### [WHAT TO WORK ON]
Below are some records; find each line that carries the word "nose" and copy it.
*** Opening DATASET RECORDS ***
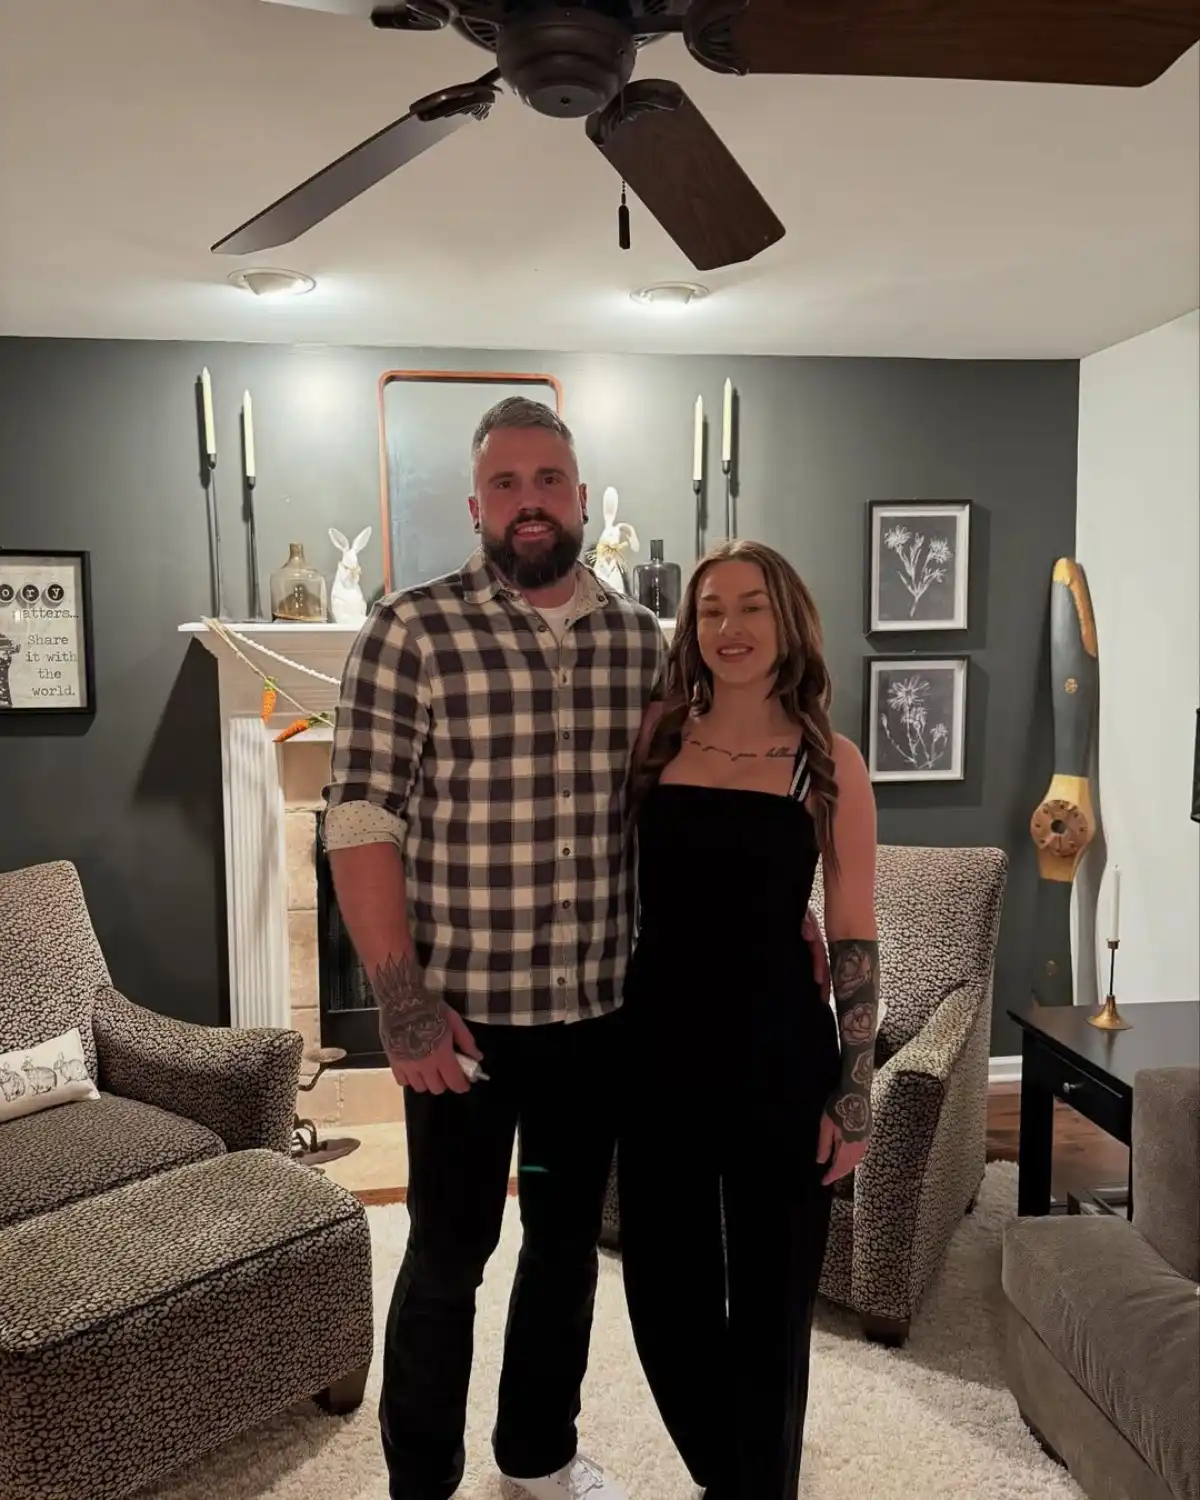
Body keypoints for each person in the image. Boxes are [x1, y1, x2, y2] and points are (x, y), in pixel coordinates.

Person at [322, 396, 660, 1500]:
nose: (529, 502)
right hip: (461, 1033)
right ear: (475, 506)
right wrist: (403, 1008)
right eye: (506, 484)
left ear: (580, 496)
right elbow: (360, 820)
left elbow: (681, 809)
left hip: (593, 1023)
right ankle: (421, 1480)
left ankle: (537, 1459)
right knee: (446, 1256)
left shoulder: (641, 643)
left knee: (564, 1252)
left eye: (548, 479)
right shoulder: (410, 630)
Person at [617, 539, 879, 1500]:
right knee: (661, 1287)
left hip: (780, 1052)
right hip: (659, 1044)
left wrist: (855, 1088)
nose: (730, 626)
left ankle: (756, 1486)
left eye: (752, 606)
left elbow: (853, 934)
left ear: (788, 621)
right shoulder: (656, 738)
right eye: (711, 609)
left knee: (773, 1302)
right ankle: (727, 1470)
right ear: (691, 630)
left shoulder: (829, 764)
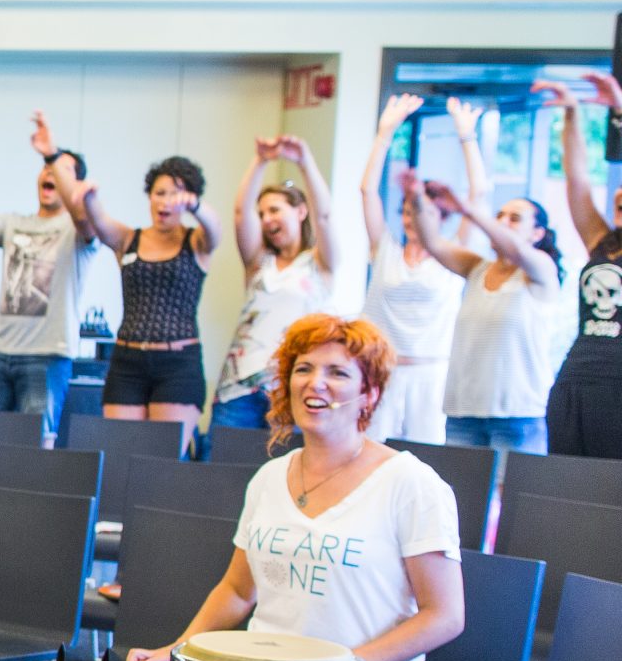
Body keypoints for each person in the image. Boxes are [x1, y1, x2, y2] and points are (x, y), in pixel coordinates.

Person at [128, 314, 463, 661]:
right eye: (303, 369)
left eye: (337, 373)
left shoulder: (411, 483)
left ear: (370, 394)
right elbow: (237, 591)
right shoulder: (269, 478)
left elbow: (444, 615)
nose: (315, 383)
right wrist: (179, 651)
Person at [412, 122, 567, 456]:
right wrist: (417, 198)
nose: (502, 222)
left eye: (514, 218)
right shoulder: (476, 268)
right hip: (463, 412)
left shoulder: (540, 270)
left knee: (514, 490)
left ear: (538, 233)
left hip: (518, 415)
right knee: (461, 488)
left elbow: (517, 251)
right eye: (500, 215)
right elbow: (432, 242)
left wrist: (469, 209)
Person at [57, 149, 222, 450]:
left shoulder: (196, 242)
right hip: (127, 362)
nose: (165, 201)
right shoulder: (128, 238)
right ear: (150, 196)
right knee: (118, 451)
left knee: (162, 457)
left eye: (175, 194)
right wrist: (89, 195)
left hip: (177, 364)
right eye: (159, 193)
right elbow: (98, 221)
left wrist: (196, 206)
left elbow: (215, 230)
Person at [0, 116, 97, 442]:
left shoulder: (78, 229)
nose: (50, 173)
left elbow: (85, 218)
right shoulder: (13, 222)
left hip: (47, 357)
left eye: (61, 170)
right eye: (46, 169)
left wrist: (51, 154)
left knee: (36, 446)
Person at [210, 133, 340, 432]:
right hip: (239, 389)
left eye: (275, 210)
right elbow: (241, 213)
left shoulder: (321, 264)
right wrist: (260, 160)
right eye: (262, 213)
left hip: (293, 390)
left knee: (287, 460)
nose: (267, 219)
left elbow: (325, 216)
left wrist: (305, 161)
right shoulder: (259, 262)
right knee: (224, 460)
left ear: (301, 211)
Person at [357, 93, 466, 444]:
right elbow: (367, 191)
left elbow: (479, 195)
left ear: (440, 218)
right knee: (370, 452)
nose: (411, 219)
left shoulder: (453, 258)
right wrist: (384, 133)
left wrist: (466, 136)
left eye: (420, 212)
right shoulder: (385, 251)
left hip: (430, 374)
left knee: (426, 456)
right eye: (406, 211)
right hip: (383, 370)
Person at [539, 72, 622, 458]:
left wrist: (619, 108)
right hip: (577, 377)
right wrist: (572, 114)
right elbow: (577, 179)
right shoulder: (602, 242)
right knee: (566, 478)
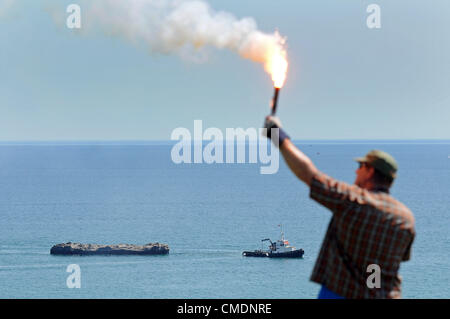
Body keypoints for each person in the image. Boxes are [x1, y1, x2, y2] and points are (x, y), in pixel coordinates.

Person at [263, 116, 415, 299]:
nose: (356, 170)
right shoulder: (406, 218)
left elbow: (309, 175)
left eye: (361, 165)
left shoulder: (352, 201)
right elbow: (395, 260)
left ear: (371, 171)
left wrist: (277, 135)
*** Closing DATASET RECORDS ***
*** Opening DATASET RECORDS ***
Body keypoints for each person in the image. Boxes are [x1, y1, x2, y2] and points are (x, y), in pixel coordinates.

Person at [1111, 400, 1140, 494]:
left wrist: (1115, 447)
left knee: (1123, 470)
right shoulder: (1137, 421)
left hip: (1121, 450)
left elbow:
*** Closing DATASET RECORDS ***
### [SOLVED EXERCISE]
nose: (529, 502)
nose: (730, 626)
nose: (315, 383)
nose: (502, 222)
nose: (165, 201)
nose: (50, 173)
nose: (267, 219)
nose: (411, 219)
nose: (356, 170)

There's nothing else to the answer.